Anja did not meet his eyes.

“Someone must pay,” Elis insisted. “You farmers have much to atone for all of the sonic punchers you have planted, the tunnels you have collapsed, the miners you have killed with your cowardly hidden weapons.” Ynos drew himself up. “And who will pay for all of my people who died while trying to plant crops for our very survival? What of the victims of your burrowing detonators, your monofilament nets in the forest?”

“Nothing you do can bring those people back,” Jacen said. “Blaster bolts!
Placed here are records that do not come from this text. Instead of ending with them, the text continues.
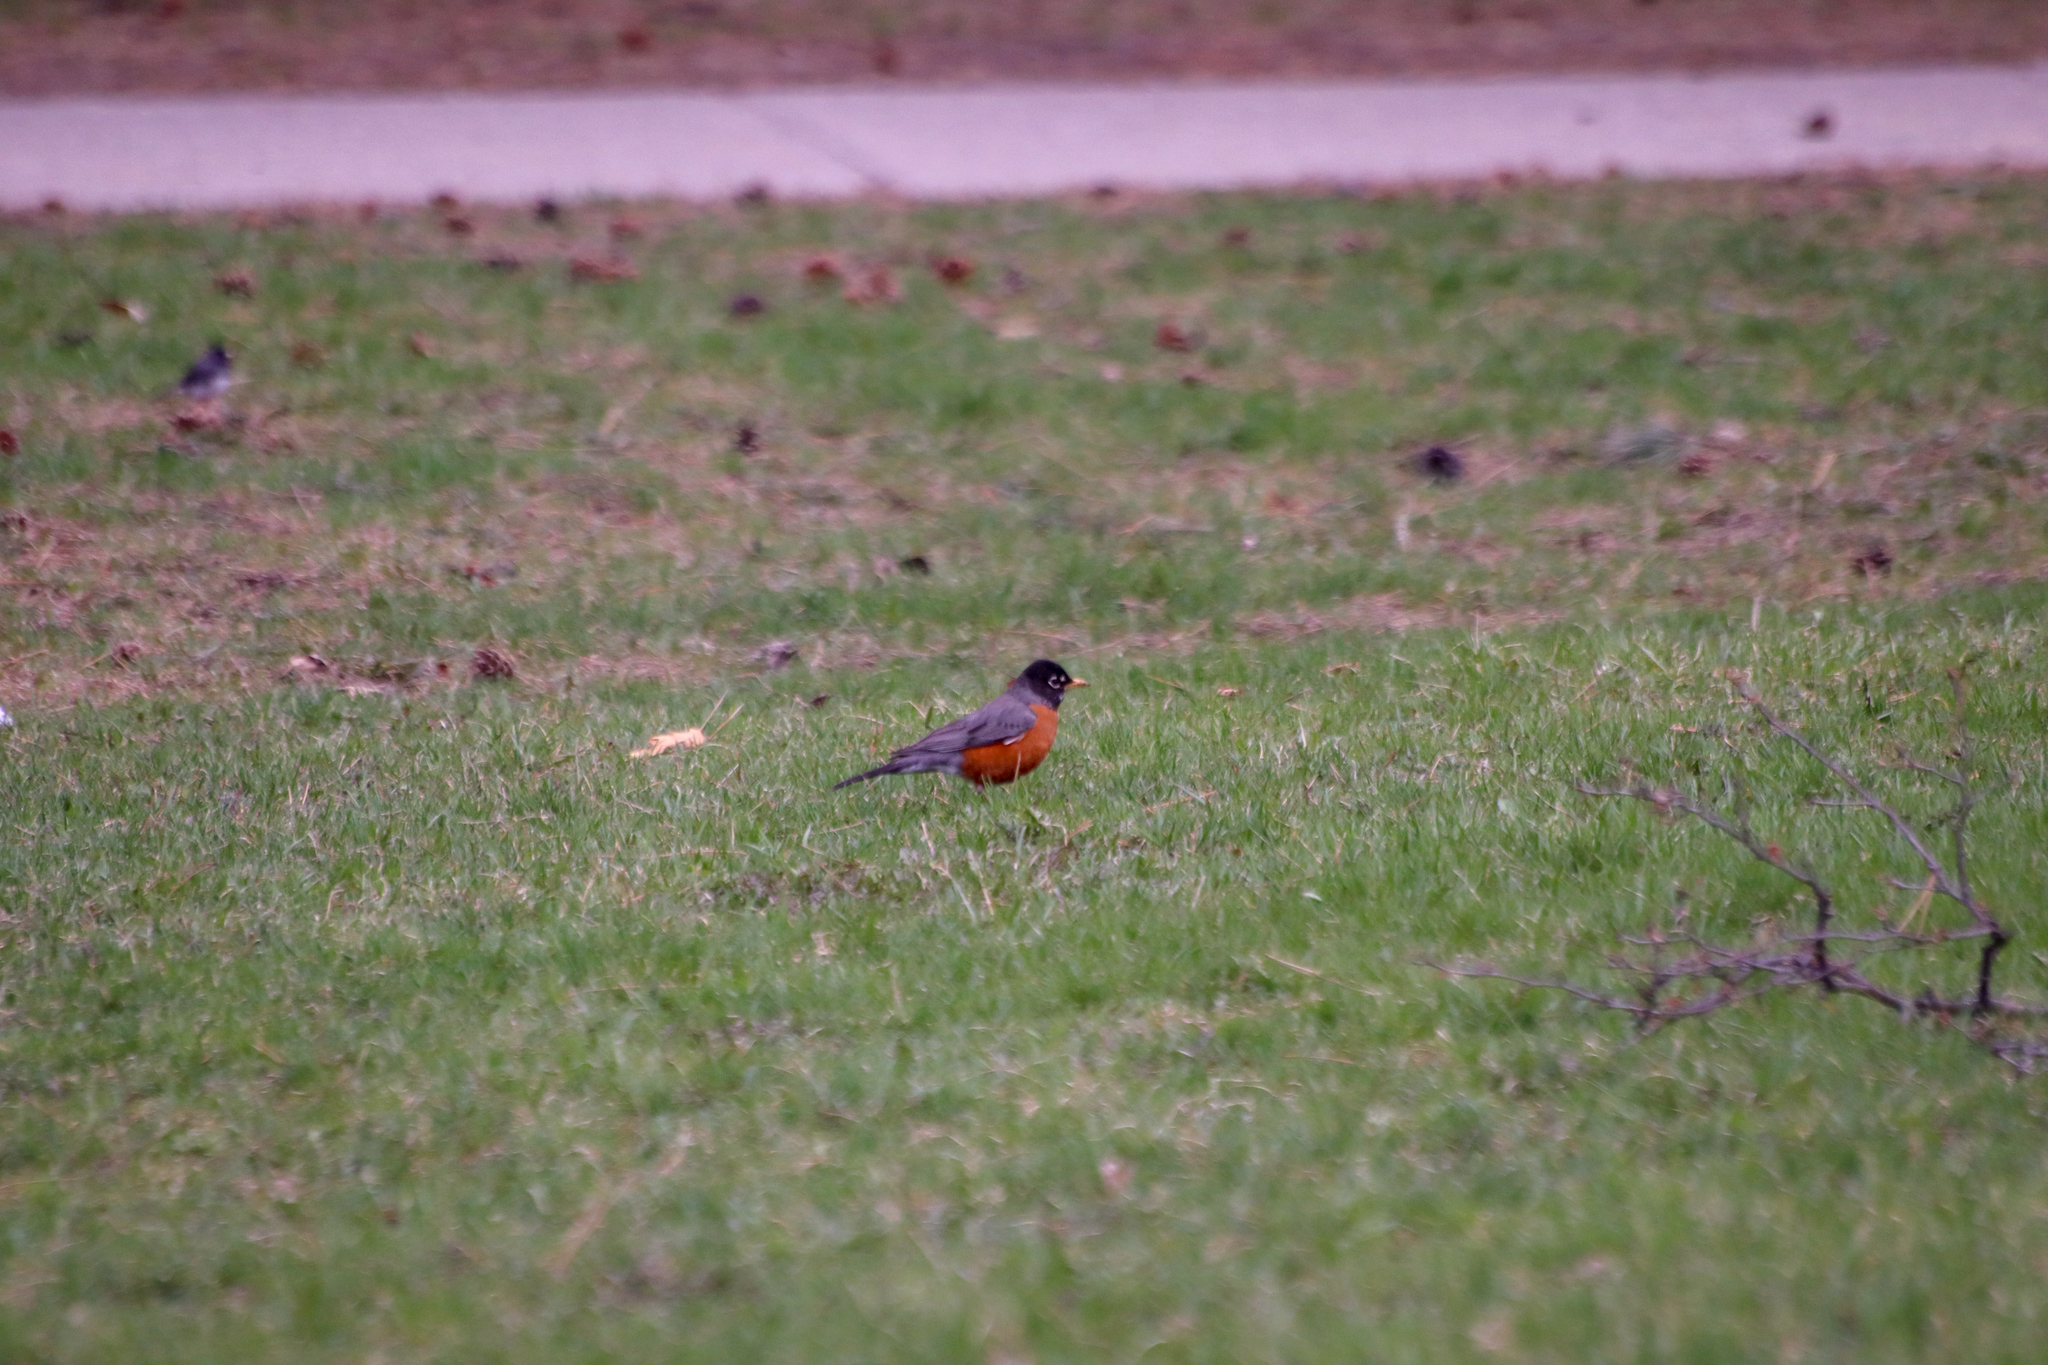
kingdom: Animalia
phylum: Chordata
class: Aves
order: Passeriformes
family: Turdidae
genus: Turdus
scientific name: Turdus migratorius
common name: American robin
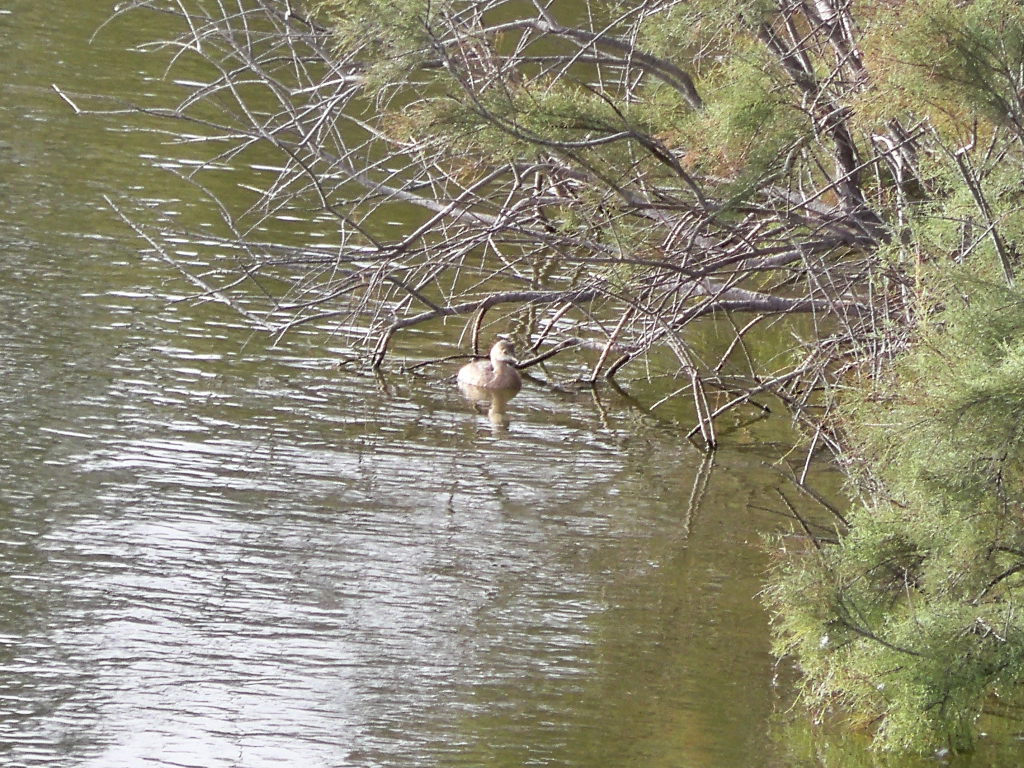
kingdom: Animalia
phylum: Chordata
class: Aves
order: Podicipediformes
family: Podicipedidae
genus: Tachybaptus
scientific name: Tachybaptus ruficollis
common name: Little grebe
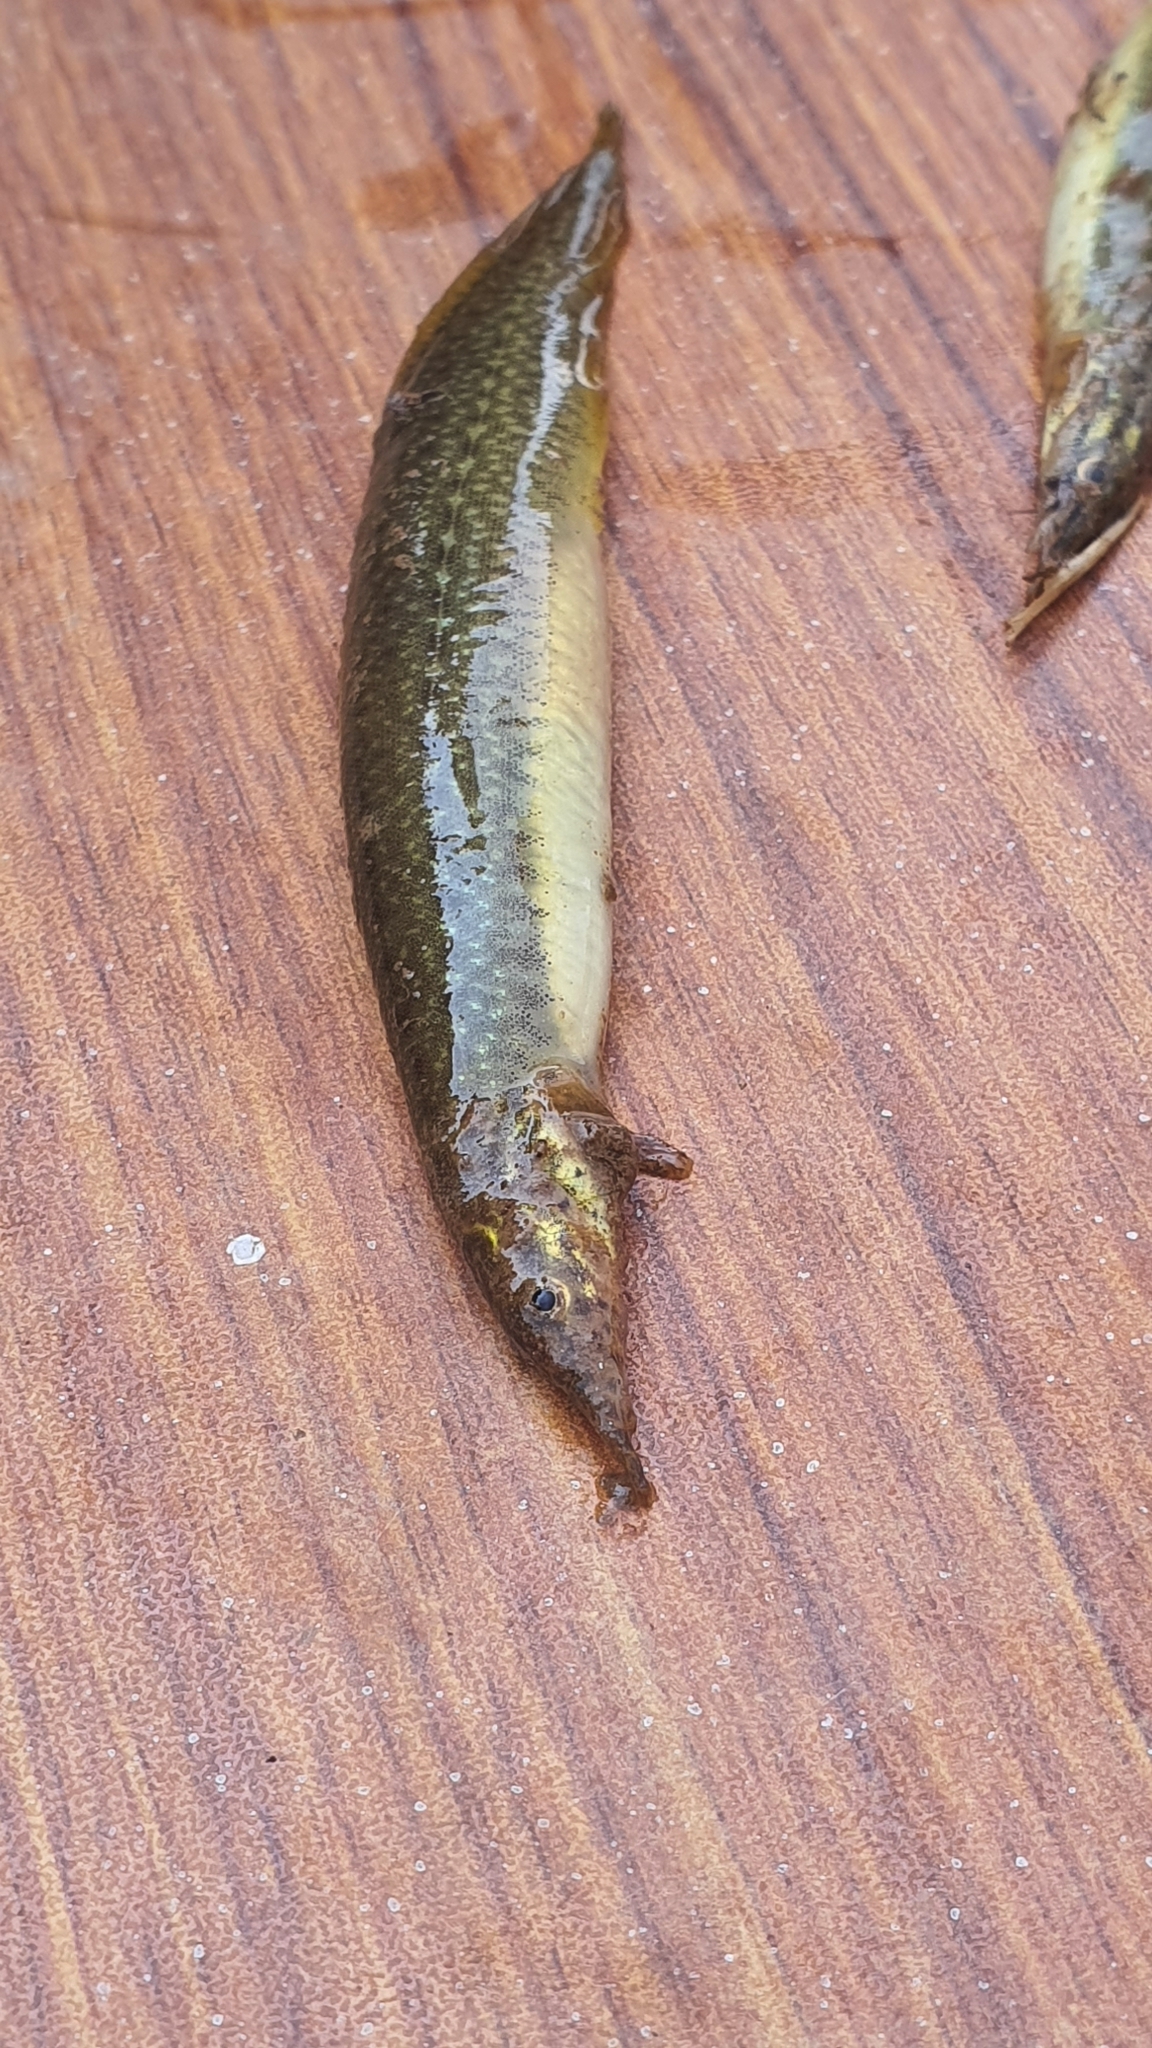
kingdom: Animalia
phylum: Chordata
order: Synbranchiformes
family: Mastacembelidae
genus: Macrognathus
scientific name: Macrognathus pancalus
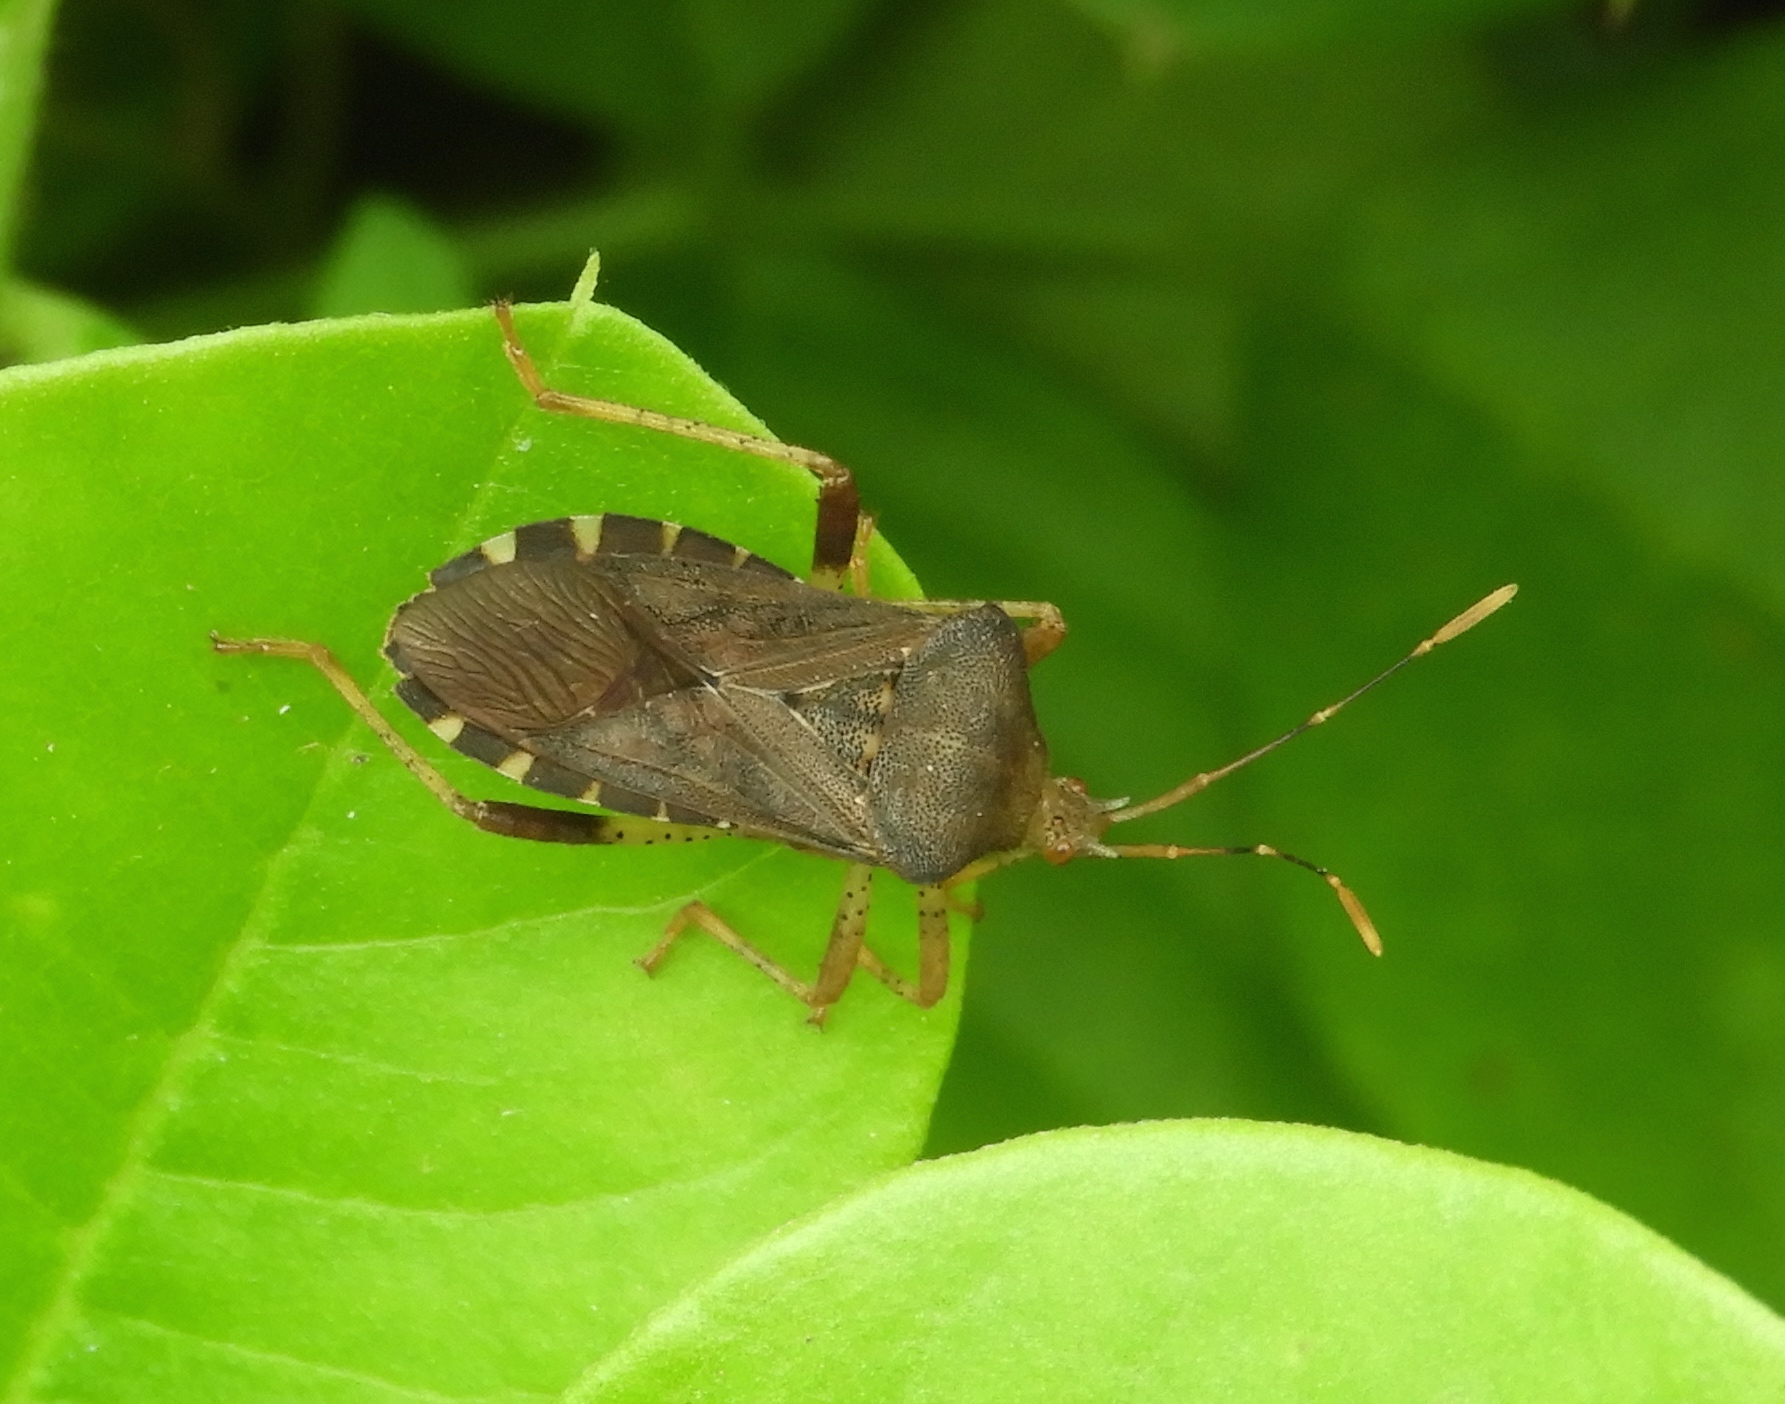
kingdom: Animalia
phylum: Arthropoda
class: Insecta
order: Hemiptera
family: Coreidae
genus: Anasa
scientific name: Anasa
If you keep trying to take revenge for what the other side does, this war will never end.”

“Your people have demonstrated that over the last twenty years,” Anakin pointed out.

“But we can’t just forget and put it all behind us,” Elis said with a scowl. “Too much blood has been shed, and too many traps remain. People will continue to die for years as they stumble upon leftover sonic punchers buried by these… renegades in our precious mines.”

“And how are we to farm?” Ynos cried. “All of our most fertile land is still full of deadly explosives. We can’t even plow the fields, much less plant our seeds.”

“Then maybe all of you should work together to clear out those traps and explosives,” Jacen said, “instead of wasting all your time rigging more murder weapons to strike back at each other.”

“Why spend your efforts on causing more damage instead of on healing your world?” Tenel Ka asked.

Anja looked up at them, her eyes weary. She heaved a huge sigh. “You ask the impossible.”

Jacen and Jaina looked at each other, recalling their uncle Luke’s story of his Jedi training with Yoda. Luke had thought Yoda asked the impossible.